竜が最後に帰る場所

竜が最後に帰る場所
風を放つ 迷走のオルネラ 夜行の冬 鸚鵡幻想曲 ゴロンド
 期待にたがわず、また、別な側面を…でも恒川光太郎以外の何者でもない作品を見せてくれました。
 今回は連作短編ではなくて、五編それぞれ毛色が全く違います。「夜行の冬」は『風の古道』みたいな、現実世界のすぐ隣にある異世界の通り道が舞台のちょっと怖いお話。「鸚鵡幻想曲」は、『南の子どもが夜いくところ』みたいな、南国風の…恒川さんのイマジネーションが炸裂した不思議なお話。
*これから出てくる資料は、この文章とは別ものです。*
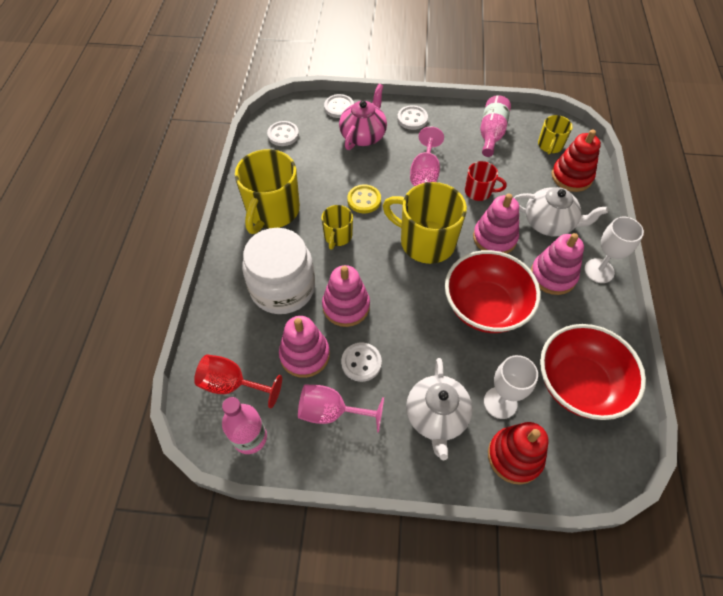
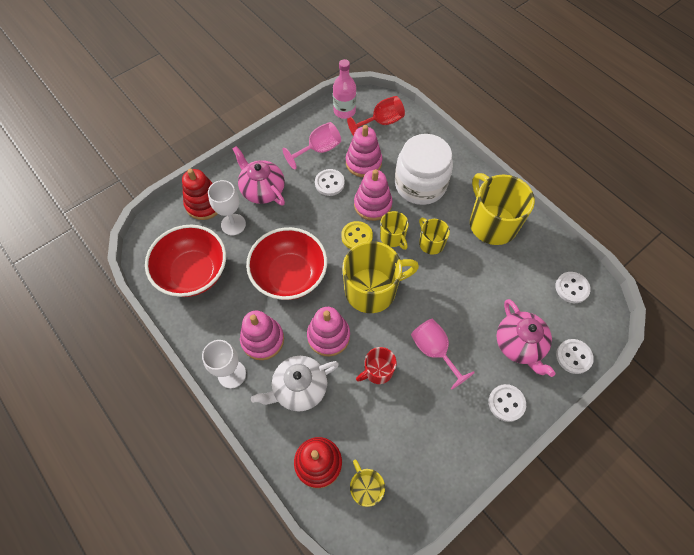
camera: 135 degrees right, 5 degrees up
(362, 265) = (393, 237): none -> yellow mug
(364, 200) = (447, 285): yellow button -> yellow button (357, 236)
(436, 417) = (262, 190): white teapot -> pink teapot
(491, 133) = (427, 452): pink bottle -> none

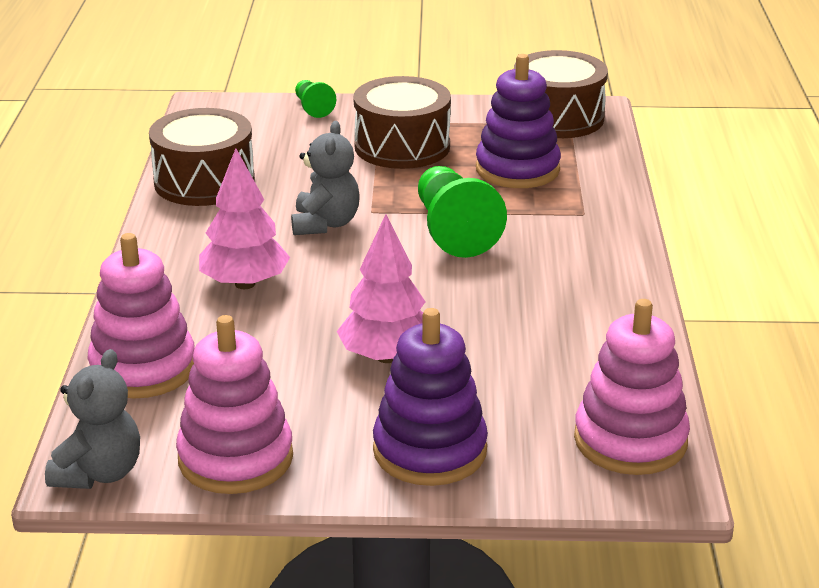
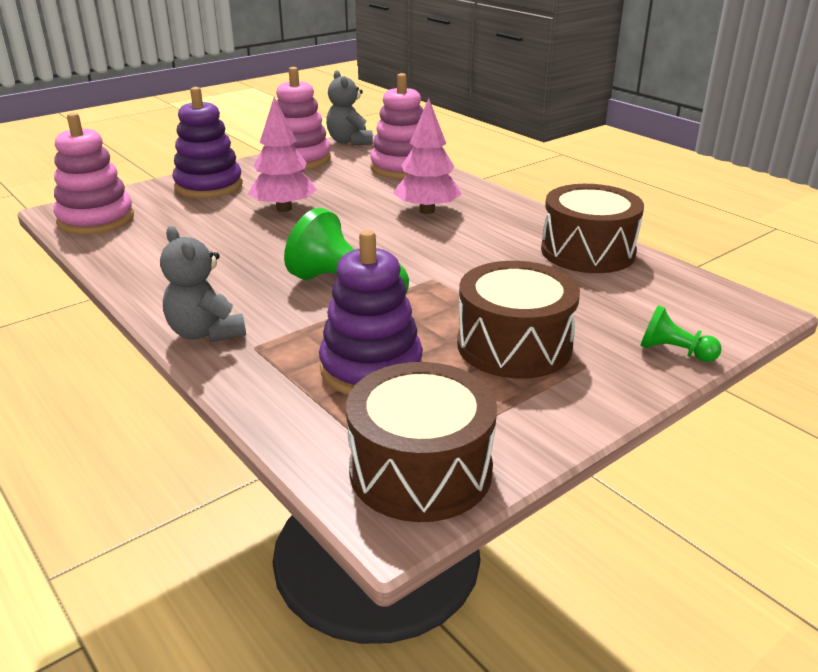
camera: 140 degrees right, 0 degrees up
(325, 224) = (447, 257): grey teddy bear -> grey teddy bear (206, 333)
「ゴロンド」は、幻想SFとでもいうのかな? 人間やアンドロイド以外の異生物を一人称にするSFがあって、そんな感じだと思っていたら、風景が一気にファンタジーになってビジュアルがとても美しかった一篇。
一番読後感が気持ち悪くて印象が強烈だったのは、「迷走のオルネラ」。正義って気持ち悪い。
 装丁は、バラエティボックスみたいな本書の内容によく合っていると思います。目次の下にある挿画をアイコンみたいにしたものも可愛い。